[[ TASK INPUT, beginning ]]

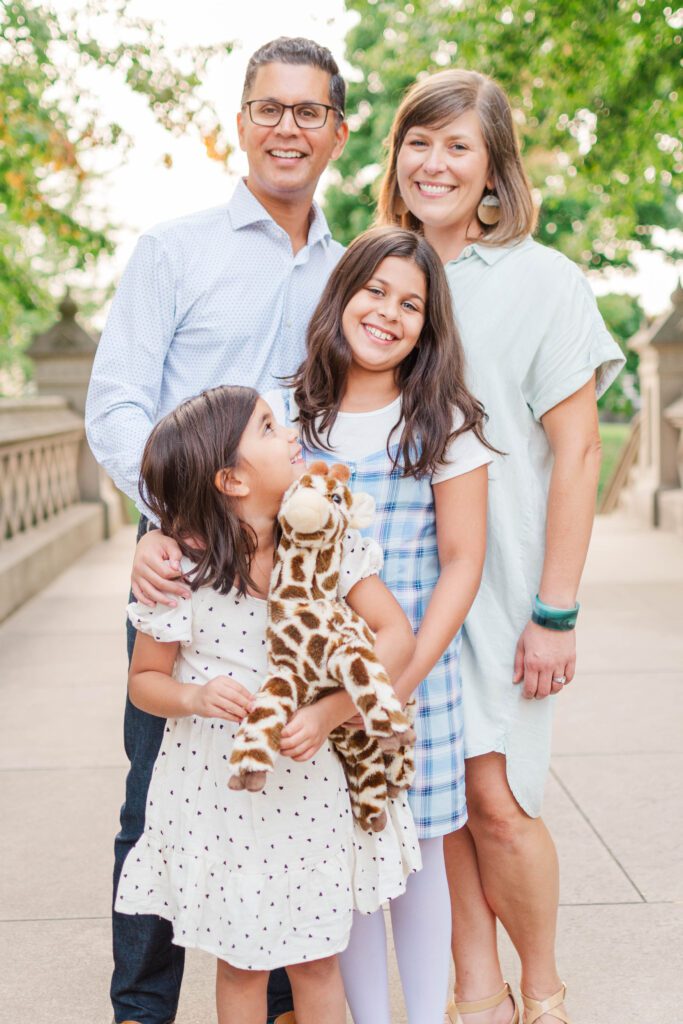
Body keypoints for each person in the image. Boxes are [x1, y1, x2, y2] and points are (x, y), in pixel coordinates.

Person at [134, 226, 495, 1024]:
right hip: (290, 711)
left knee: (414, 851)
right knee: (334, 913)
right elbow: (203, 482)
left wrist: (378, 693)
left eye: (412, 304)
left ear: (430, 324)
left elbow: (459, 566)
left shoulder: (439, 421)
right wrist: (158, 539)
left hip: (396, 669)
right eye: (375, 291)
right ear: (338, 297)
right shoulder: (290, 411)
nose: (390, 313)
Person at [85, 36, 349, 1024]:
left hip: (297, 573)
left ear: (335, 131)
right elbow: (116, 403)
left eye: (307, 111)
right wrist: (169, 521)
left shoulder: (347, 269)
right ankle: (143, 1010)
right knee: (159, 794)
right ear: (239, 123)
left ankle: (278, 1004)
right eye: (269, 109)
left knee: (287, 784)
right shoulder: (174, 250)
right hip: (185, 570)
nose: (287, 127)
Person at [375, 70, 625, 1024]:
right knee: (438, 802)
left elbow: (578, 449)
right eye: (418, 141)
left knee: (501, 805)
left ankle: (546, 988)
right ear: (395, 156)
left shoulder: (542, 280)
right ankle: (475, 991)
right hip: (399, 589)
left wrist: (555, 611)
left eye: (457, 147)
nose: (433, 162)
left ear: (492, 172)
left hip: (503, 586)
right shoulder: (375, 274)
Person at [118, 384, 420, 1024]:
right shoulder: (182, 568)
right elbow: (144, 679)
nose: (289, 435)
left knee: (316, 959)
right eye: (267, 426)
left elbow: (395, 636)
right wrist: (194, 695)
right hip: (219, 791)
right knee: (242, 964)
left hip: (307, 786)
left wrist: (329, 712)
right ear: (230, 478)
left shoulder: (324, 547)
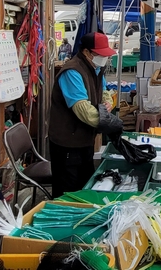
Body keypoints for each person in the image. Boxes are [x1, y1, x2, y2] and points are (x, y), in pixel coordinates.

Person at [49, 32, 119, 197]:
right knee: (68, 191)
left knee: (84, 184)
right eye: (100, 55)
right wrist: (108, 124)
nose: (104, 58)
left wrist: (108, 101)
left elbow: (103, 91)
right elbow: (83, 110)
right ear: (87, 52)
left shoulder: (96, 69)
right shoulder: (72, 72)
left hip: (84, 139)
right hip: (68, 142)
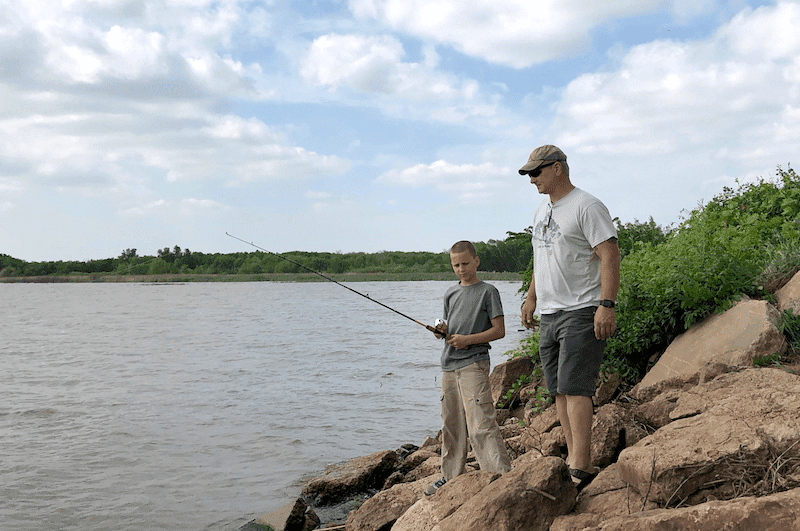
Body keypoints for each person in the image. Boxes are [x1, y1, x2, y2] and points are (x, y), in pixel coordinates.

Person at [518, 144, 620, 489]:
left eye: (537, 172)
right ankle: (573, 458)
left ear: (558, 168)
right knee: (559, 390)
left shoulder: (586, 205)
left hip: (581, 309)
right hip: (549, 313)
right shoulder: (539, 212)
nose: (532, 179)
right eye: (529, 174)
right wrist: (530, 299)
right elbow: (539, 258)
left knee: (576, 388)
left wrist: (607, 304)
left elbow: (609, 254)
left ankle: (580, 466)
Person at [424, 240, 512, 496]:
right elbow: (449, 328)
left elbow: (499, 330)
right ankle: (450, 476)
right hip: (449, 366)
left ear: (476, 260)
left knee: (481, 424)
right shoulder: (450, 293)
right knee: (451, 423)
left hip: (474, 363)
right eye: (456, 265)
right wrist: (441, 333)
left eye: (465, 263)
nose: (461, 269)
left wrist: (467, 340)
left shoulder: (488, 291)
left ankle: (499, 476)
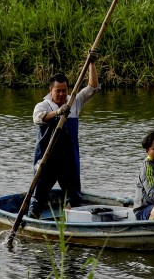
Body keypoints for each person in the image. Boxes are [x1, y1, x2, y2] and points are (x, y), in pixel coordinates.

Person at [27, 62, 99, 219]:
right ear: (50, 90)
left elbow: (92, 87)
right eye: (57, 91)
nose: (61, 94)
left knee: (74, 197)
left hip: (68, 161)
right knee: (38, 195)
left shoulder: (74, 102)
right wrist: (58, 112)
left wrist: (91, 64)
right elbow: (38, 118)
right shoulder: (43, 105)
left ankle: (72, 220)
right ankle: (33, 217)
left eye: (64, 91)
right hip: (47, 159)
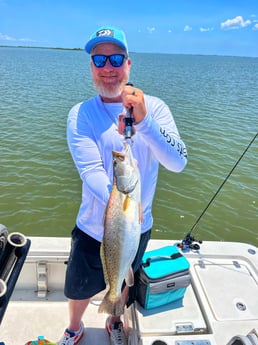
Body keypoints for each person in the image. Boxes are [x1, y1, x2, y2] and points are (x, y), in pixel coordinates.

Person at [58, 25, 187, 345]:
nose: (108, 67)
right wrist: (123, 195)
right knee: (79, 287)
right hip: (92, 226)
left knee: (123, 278)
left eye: (116, 58)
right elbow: (90, 171)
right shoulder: (81, 114)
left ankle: (115, 318)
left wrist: (144, 122)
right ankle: (75, 327)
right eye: (99, 60)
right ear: (91, 66)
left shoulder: (154, 108)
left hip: (138, 225)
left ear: (129, 63)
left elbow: (178, 161)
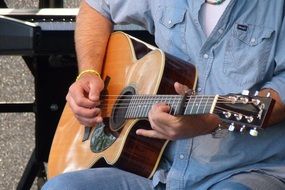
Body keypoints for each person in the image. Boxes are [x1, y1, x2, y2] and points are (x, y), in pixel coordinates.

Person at [42, 0, 285, 189]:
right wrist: (89, 72)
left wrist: (210, 121)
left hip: (245, 171)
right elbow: (96, 7)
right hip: (159, 171)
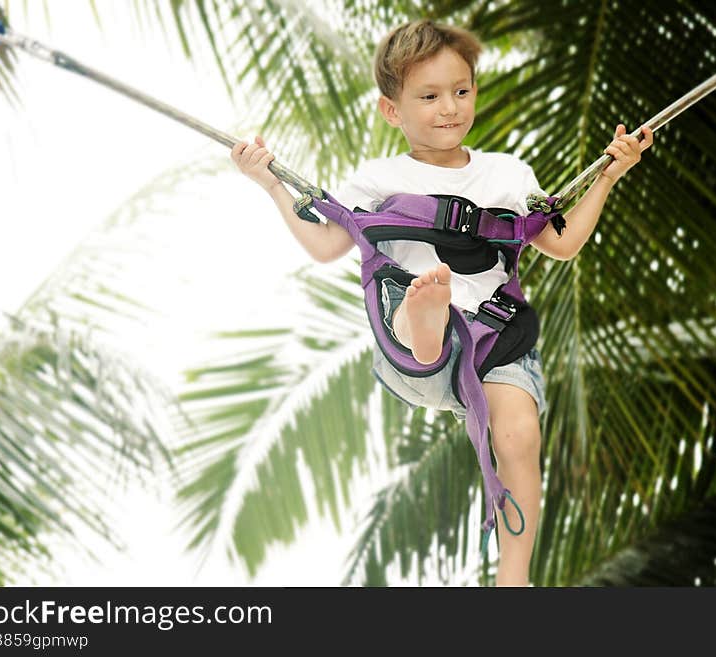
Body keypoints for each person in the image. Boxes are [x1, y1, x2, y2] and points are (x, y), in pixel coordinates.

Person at [231, 19, 653, 586]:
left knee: (520, 436)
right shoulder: (378, 179)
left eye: (461, 91)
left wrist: (609, 173)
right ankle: (429, 320)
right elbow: (328, 244)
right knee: (422, 297)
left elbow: (562, 242)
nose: (449, 108)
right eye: (429, 97)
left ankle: (514, 579)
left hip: (498, 340)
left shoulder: (507, 174)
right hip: (413, 353)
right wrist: (272, 186)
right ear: (391, 110)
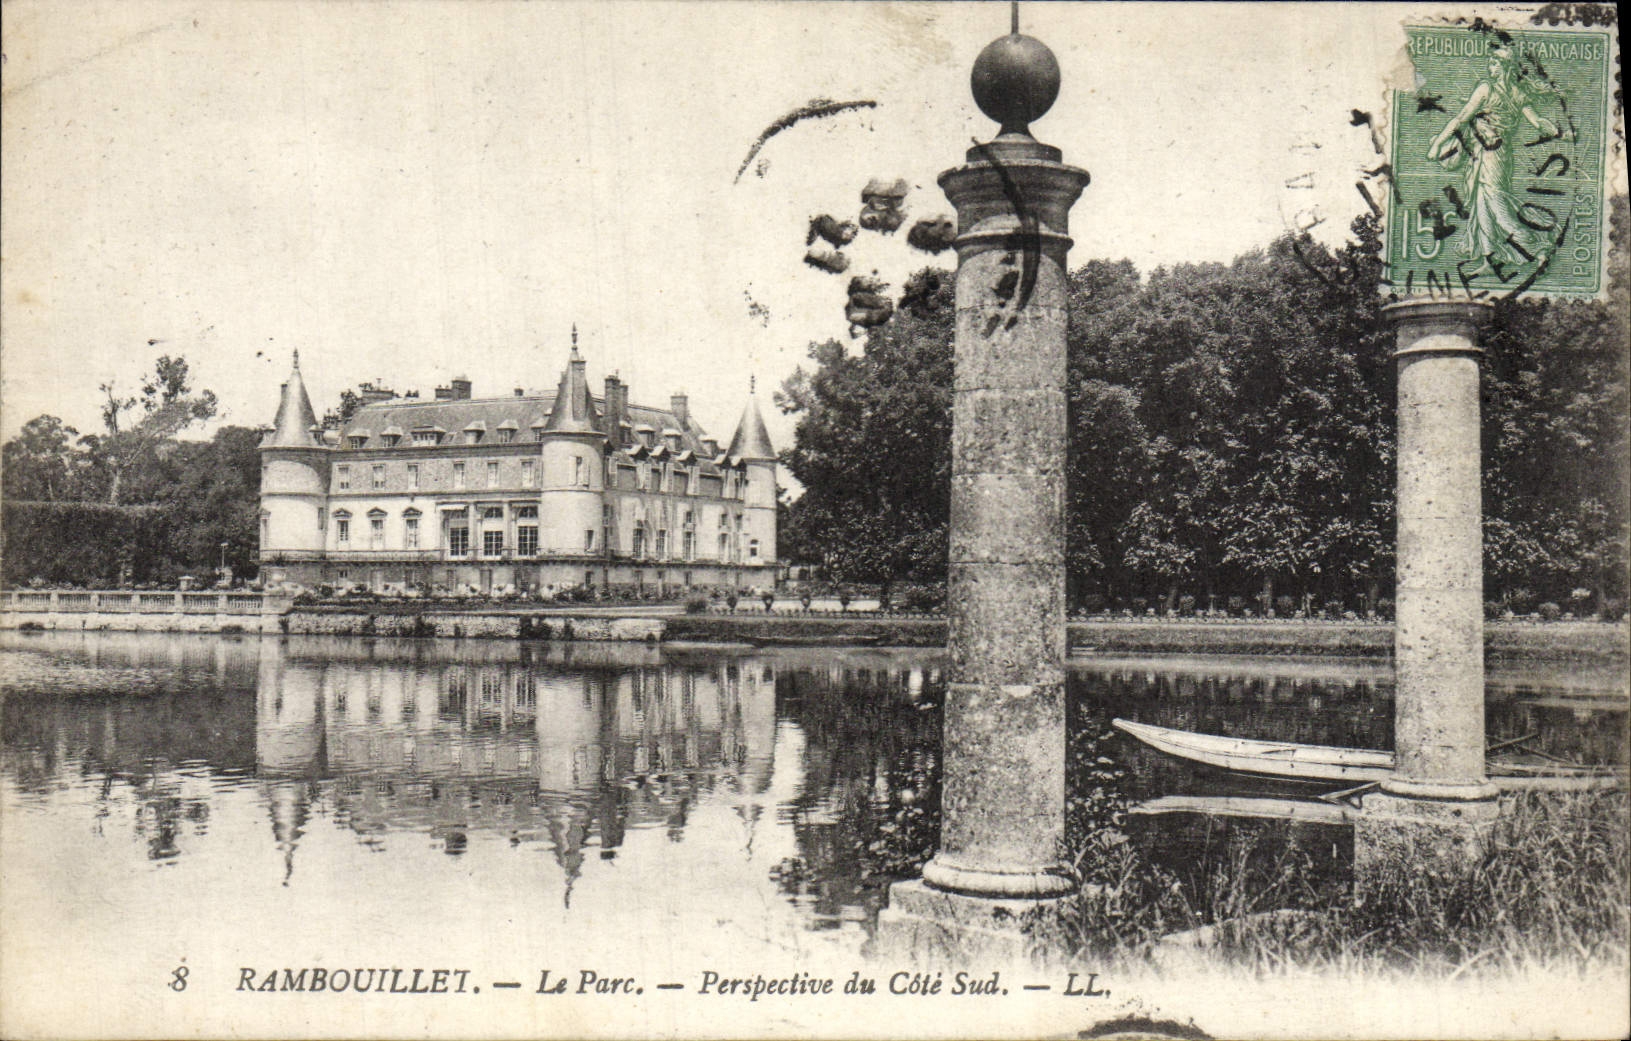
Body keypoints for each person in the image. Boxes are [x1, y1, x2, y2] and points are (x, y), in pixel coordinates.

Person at [1426, 44, 1565, 276]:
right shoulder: (1519, 94)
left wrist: (1438, 144)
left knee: (1498, 208)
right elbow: (1538, 122)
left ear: (1504, 67)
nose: (1490, 68)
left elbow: (1461, 119)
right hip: (1492, 155)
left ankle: (1539, 247)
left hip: (1491, 155)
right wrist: (1559, 131)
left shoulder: (1485, 89)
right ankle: (1489, 261)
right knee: (1482, 207)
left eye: (1494, 63)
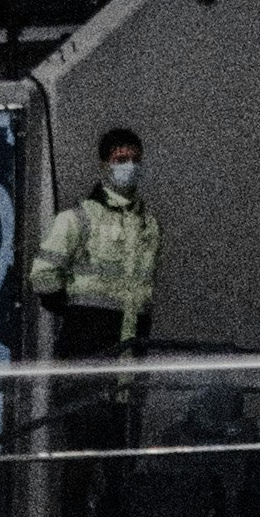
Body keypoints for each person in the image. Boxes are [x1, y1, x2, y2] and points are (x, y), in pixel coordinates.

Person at [31, 128, 160, 362]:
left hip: (133, 341)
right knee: (85, 397)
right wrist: (76, 313)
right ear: (104, 165)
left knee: (126, 396)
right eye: (121, 160)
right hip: (87, 341)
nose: (129, 167)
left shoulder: (149, 225)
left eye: (135, 160)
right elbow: (43, 276)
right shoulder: (77, 219)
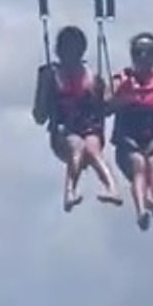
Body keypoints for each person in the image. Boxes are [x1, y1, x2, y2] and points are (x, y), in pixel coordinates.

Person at [31, 25, 122, 212]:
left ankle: (112, 188)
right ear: (59, 50)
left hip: (90, 127)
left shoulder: (93, 77)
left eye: (75, 48)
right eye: (67, 48)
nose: (70, 52)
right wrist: (45, 88)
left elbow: (105, 107)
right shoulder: (51, 75)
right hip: (64, 130)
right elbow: (39, 116)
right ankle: (70, 191)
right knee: (77, 146)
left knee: (93, 149)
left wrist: (113, 98)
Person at [105, 32, 153, 231]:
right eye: (138, 52)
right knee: (139, 166)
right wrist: (121, 96)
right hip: (129, 139)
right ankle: (141, 210)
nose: (143, 57)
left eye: (148, 53)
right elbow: (105, 106)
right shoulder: (120, 80)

[[ TASK INPUT, end ]]

- EXERCISE PROMPT
Your copy should hold only the lines above from the one containing "right eye: (100, 55)" through the one containing "nose: (532, 179)", exactly as written and free of pictures.

- FINISHED EXERCISE
right eye: (100, 55)
right wrist: (108, 124)
nose: (104, 58)
left wrist: (108, 101)
left elbow: (103, 91)
right elbow: (83, 110)
right ear: (87, 52)
left shoulder: (96, 69)
right shoulder: (72, 72)
left hip: (84, 139)
right hip: (68, 142)
Body keypoints for each person in the image. Boxes are [x1, y1, x2, y2] and points are (x, y), in pixel coordinates.

Person at [518, 144, 620, 489]:
left eye: (537, 172)
right ankle: (573, 458)
left ear: (558, 168)
right knee: (559, 390)
left shoulder: (586, 205)
left hip: (581, 309)
right hip: (549, 313)
right shoulder: (539, 212)
nose: (532, 179)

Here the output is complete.